According to Dominguez, these projects alone are worth a combined total of P326 billion.

“The administration envisions one trillion pesos a year in infrastructure investments. This alone should help sustain our growth momentum,” Dominguez said.

Beyond 2017, the Duterte administration will start the construction of long-span bridges between Bicol and Samar, and between Leyte and Surigao that will finally make land travel between Luzon, Visayas and Mindanao possible, Dominguez said.

Regional airports will also be rehabilitated or new ones built, to ease travel across the country’s three island groups, while in Mindanao, a 2,000-kilometer railway that will connect its key cities and boost the economies of the country’s poor regions is also in the pipeline, he said.

“I am well aware that the congestion at the ports imposed heavy costs on our manufacturers, especially those whose competitiveness depends on just-in-time deliveries of both raw materials and finished products. The congestion is both an infrastructure and administrative problem. As we upgrade our port infrastructure, we should also remove unnecessary procedural hindrances to the flow of goods,” Dominguez said at the PCCI forum.

While the government plans to invest more outside Mega Manila, Dominguez said it will also address the congestion in the country’s premier urban hub through projects such as the Mega Manila Subway, almost a dozen more bridges across Pasig River, and the development of Clark Green City “to attract businesses and people out of the Mega Manila area.”

“When I said we will start these projects, we do not mean just bidding out projects, signing contracts, or attending opening ceremonies. In this Administration, ‘start’ means groundbreaking and actual construction. We will no longer tolerate the wishy-washy promises that implementing agencies have been accustomed to making in the past,” Dominguez said.

“You can count on this administration to be aggressive in building these infrastructure,” he added.

Besides focusing on infrastructure, Dominguez said the Duterte administration is also committed to address other factors that have made the Philippine economy unattractive to investments, such as its high energy costs, restrictive economic policies, corruption and uncertainty over contracts.

“In a word, increasing investments in our economy requires an all-rounded strategy. It requires both adept and far-sighted governance as well as a dynamic private sector that is always ready to seize opportunities offered by the market,” Dominguez said.

He added: “The key to this strategy is to bring up the quality of our infrastructure backbone to match those of our neighbors. We need to invest in training our labor force and in strengthening our human capital. In the comprehensive tax reform package we submitted to Congress, we are seeking to align our income tax rates with those prevailing in the region. Exceedingly high tax rates are a disincentive to investments.”

In overhauling the tax system, Dominguez said administrative reforms are already being undertaken by the Bureaus of Internal Revenue (BIR) and of Customs (BOC), which have led to marked improvements in their respective revenue collections.

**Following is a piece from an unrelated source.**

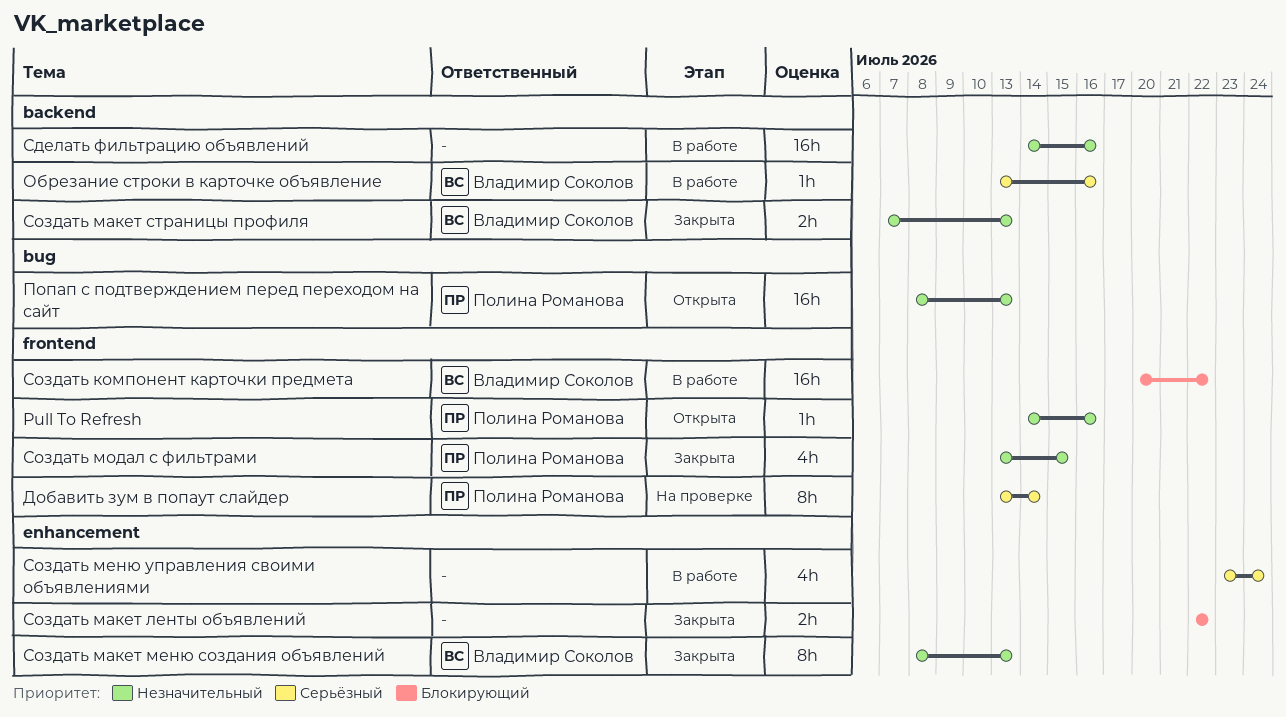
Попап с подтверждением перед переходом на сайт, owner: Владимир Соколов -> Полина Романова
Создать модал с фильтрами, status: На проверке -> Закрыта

Moreover, the joint operations of the BIR under the leadership of Commissioner Caesar Dulay and the BOC under Commissioner Nicanor Faeldon against manufacturers of illegally stamped cigarettes was the kind of teamwork he expects from the government’s revenue collection agencies in running after tax evaders.

Along with these improvements in tax administration, the first package of the Duterte administration’s comprehensive tax reform package (CTRP), which has already been approved in principle by the ways and means committee of the House of Representatives, would make revenue collections “truly robust” and “help government pursue its program of building a truly inclusive economy.”

“In pushing the reforms further, we will be in constant consultation with business groups such as the PCCI. We are building a new attitude among our personnel, one that treats every taxpayer, every importer and exporter as a valued client. We have benefitted immensely from your inputs and will continue to benefit as we go along,” Dominguez said.